■ 読む文章
----------

ドイツのアンゲラ・メルケル首相は9日、国内の計11の大都市の市長とテレビ会談し、新型コロナウイルスの感染拡大防止に向けた対策を取り決めた。首都ベルリンなど大都市を中心に感染者数が急増していることを受けたもので、同首相は、パンデミックを制御できるかどうかは人口集中地域の動向にかかっていると強調。今後数日から数週間が山場になると危機感を示した。
ドイツでは新型コロナの新規感染者数が急速に増え始めており、8日には前日の2,828人から4,058人へと43%増加。9日は4,516人、10日は4,721人と一段と拡大した。秋に入って気温が下がり室内の換気が悪くなるなど、感染が広がりやすい状況になっている。
感染者数は人口密度が高い大都市で特に増えている。ベルリン、フランクフルト、ブレーメン、デュッセルドルフ、ケルン、シュツットガルト、ミュンヘンなど主要な大都市は13日現在ほぼ軒並み、人口10万人当たりの直近7日間の新規感染者数が、同国が危険水準と定める50人超に達している。
今回の会議はこれを受けて開催された。会議では感染経路を追跡・遮断できるかどうかが、パンデミック制御のポイントになるという点で意見が一致した。メルケル首相は会議後の記者会見で、感染経路の追跡能力が都市によってはすでに限界に達していることを指摘。限界を超えるとフランスなど周辺諸国のようにウイルスの拡大を制御できなくなると警戒を促した。
会議ではそうした事態を防ぐために感染者数が増加した都市への支援策が取り決められた。感染者数が50人を超えると追跡調査が難しくなることを前提としている。

----------

■ やること
1. ドイツのコロナ対策の記事によると、秋に入って感染が広がりやすくなっているのはなぜですか。記事に書かれている理由を説明してください。
2. ドイツのコロナ対策の記事について、次の問いに答えてください。
(a) メルケル首相がテレビ会談をしたのは、いくつの大都市の市長ですか。
(b) 10日の新規感染者数は何人でしたか。
(c) ドイツが危険水準と定めているのは、人口10万人当たりの直近7日間の新規感染者数が何人を超えたときですか。
3. ドイツのコロナ対策の記事の続きを書いてください。
資料は見なくてもかまいません。

----------

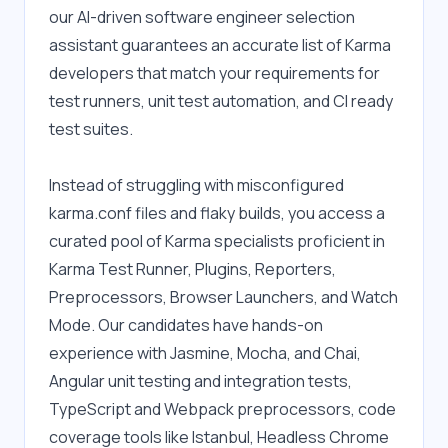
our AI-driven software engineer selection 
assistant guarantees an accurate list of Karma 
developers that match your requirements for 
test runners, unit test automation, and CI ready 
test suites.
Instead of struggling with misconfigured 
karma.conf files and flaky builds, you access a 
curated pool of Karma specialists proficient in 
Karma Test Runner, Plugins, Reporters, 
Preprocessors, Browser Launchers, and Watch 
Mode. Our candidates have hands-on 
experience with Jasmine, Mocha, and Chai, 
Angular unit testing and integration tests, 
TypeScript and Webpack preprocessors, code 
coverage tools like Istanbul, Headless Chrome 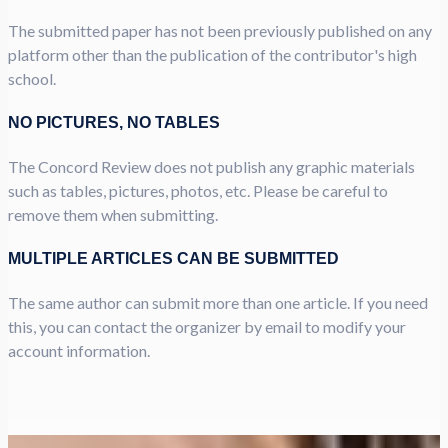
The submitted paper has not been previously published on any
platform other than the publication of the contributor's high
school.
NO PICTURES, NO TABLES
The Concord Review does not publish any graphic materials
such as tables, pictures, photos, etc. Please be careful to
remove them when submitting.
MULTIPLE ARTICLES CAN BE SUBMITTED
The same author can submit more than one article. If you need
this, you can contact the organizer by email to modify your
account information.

----------

■ 答え
1. 秋に入って気温が下がり、室内の換気が悪くなるからです。

2.
(a) 計11の大都市の市長です。
(b) 4,721人です。
(c) 50人を超えたときです。

3.
合意内容は、感染者数が35人を超えた都市については◇市当局の要請を受けてロベルト・コッホ研究所(RKI)と国防軍の専門家を派遣し、助言などの支援を行う◇市は保健部門以外の職員や学生、ボランティアに研修を施したうえで、感染経路の追跡に投入する◇感染経路追跡能力が限界に達した場合、ないし限界に達することが見込まれる場合、市は国と州に支援を要請する――というもの。
感染者数が50人を超えた都市については◇マスク着用義務を拡大する◇公的な場所での接触制限を導入する◇飲食店の営業時間やアルコール販売を制限する◇イベントへの参加者数を一段と制限する◇コロナ規制の順守を徹底させるために市公安当局(Ordungsamt)の職員をパトロールに投入し、必要ならば連邦警察と州警察が支援する◇病院や老人ホーム、介護施設が定期的に行うコロナ検査の費用を国(連邦)が負担する――を取り決めた。
50人を超えた都市で感染拡大防止の追加策の効果が10日以内に現れず、感染者数が増え続けた場合は、さらに踏み込んだ措置を導入することになる。
新規感染1万人突破の恐れも
新たに感染する人は若年層が多い。このため死亡者と重篤化する患者は少なく、13日の発表では新規の死亡者が13人にとどまった。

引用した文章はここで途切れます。